Vejo pelo livro de peregrinos que quase cinco mil pessoas já passaram por aqui, muitas apenas para carimbar a credencial, sendo cerca de setenta apenas neste mês. Folheio as páginas e encontro a assinatura de Moisés Eli Araújo, peregrino nº 1.804, em 13 de julho de 2005, há quase exatos 3 anos. Digo a ela que ele morreu em dezembro último, em acidente quando pedalava em Joanópolis.
De certa maneira, desde Tambaú vínhamos seguindo seus passos por todos os lugares que ele passou com Edson naquele ano, como ocorreu na primeira pousada em que o caminho adentra na região de montanhas, logo após Vargem Grande do Sul, onde também localizamos o seu nome. Ao saber do acontecido com Moisés, a hospedeira Cidinha Navas imediatamente escreveu ao lado: “Morreu e foi para o Céu”.
Joelma mostra uma fotografia de um casal de peregrinos em frente ao Santuário Nacional de Nossa Senhora da Conceição Aparecida. Vilma e Léo haviam feito o Caminho da Fé em junho de 2007, em quatorze dias. Desde novembro ele estava só, após um convívio de trinta e cinco anos. Por ela, ele peregrinou novamente em junho de 2008 e deixou ao longo do caminho uma tocante homenagem à sua memória, para os que a acolheram e também para os que não a conheceram.

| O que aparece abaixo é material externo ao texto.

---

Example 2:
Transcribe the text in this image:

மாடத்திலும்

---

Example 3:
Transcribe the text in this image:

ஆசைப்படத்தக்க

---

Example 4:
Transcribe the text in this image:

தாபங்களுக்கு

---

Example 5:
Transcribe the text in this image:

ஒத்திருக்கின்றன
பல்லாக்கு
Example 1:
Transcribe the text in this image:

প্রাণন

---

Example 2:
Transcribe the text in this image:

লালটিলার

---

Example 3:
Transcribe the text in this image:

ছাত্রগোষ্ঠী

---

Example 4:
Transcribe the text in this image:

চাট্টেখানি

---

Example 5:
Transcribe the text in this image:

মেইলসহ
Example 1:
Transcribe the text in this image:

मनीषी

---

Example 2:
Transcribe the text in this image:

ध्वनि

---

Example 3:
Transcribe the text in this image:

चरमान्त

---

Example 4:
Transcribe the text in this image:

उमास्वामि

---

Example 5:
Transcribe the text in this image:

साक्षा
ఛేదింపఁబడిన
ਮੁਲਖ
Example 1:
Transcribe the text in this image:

Pelo pequeno povoado de São Pedro da Barra, que conta com não mais de duas a três centenas de almas, a travessia da vida prossegue incessantemente. A morte, também peregrina, às vezes demora mais de ano para passar.
Como citar:
YAMAGUCHI, S. Vida e morte peregrina. Revista Eletrônica Bragantina On Line. Joanópolis, n.60, p.-, out. 2016.

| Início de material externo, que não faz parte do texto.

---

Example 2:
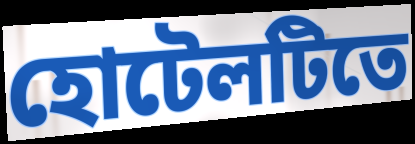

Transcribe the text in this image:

হোটেলটিতে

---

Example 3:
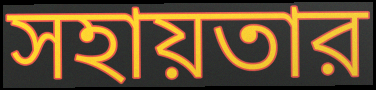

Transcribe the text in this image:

Vagueando pelo google encontrei o texto acima. Muito surpreso fiquei, pois no dia 14 de julho de 2005, caminhei com o grupo do Moisés, com ele aprendi a subir fazendo zigue-zague pelas serras íngremes e acabamos pernoitando no Minas Hotel, da dona Maria, em Borda da Mata. Uma moça do grupo, apresentava dificuldade para andar, pois havia lesionado o joelho. Cito esse episódio em meu livro “Paciência e Descontração no Caminho da Fé”, página 65. Que boa memória tudo isso me traz. Apenas que essa notícia do Moisés ter morrido três depois deixou-me constrangido.